I expect the 0.0.x versions of the gems to be updated fairly often. We’re still going through quite a bit of debugging and development. But now with the gems, updating to the new versions will be trivial.

I’ll post here when the gems are published.

Asset management

The last month has been spent traveling. We presented some aspects of the Fabulator engine at the Digital Humanities Summer Institute with somewhat positive reviews and a lot of questions. There’s still a lot of work to do before it is immediately obvious what the benefits of a system like Radiant+Fabulator. Hopefully we can have the core libraries packaged as gems. Radiant 0.9.0 will be able to use extensions that are installed as gems. That will make installation and management much easier.

The current problem we’re grappling with is how to manage files that are uploaded through a web form. We need this in both a digital humanities context as well as the WLC.

What we’re looking at for now is a library that requires certain functions to be defined by the framework using the engine. Mainly, file saving, loading, removal, and modification.

The extension then provides the following functions:

  • asset:store(tag, context)
  • asset:fetch(tag)
  • asset:remove(tag)
  • asset:rename(old, new)

There is also a global attribute (attr:scope) that defines the scope or namespace for the tags. This allows applications to access any file/asset that is saved, but also lets applications define a particular pool of files that they are focused on.
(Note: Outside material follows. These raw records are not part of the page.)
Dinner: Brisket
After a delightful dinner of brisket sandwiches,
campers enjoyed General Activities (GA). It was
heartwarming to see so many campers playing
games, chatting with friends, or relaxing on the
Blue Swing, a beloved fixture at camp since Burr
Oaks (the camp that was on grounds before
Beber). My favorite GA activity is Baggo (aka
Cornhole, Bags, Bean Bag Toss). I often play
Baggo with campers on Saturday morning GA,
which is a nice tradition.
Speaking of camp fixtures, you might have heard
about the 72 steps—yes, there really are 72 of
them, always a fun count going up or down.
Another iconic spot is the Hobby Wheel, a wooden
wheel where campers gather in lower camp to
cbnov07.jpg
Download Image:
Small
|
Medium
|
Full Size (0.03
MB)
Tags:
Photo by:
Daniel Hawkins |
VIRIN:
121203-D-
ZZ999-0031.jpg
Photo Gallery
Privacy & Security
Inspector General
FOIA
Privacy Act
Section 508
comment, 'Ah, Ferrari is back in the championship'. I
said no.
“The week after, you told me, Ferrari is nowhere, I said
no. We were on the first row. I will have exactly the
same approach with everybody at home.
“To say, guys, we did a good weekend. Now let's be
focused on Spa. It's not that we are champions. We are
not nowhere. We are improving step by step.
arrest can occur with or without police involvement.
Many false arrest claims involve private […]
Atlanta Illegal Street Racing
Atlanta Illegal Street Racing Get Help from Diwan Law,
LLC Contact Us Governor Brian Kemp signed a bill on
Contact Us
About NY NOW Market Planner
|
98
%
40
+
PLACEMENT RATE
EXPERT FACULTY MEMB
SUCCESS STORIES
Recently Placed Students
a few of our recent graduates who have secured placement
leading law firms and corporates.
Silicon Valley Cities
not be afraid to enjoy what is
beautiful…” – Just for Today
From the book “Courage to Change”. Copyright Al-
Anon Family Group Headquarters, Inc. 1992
We also define an asset:asset object type that results in the content of the file when converted to a string. This lets us do lazy loading of file contents. If all you want is the metadata about a file, then you don’t have to worry about the system loading everything into memory first.

File uploads are provided to the engine as asset:asset objects. The metadata is available for constraint checking and filtering. If you need to content, then that will be provided as a string. Files are not saved to any storage unless explicitly done so through a call to an ‘asset:store’ or equivalent. Otherwise, it is cleaned up after any transition is run.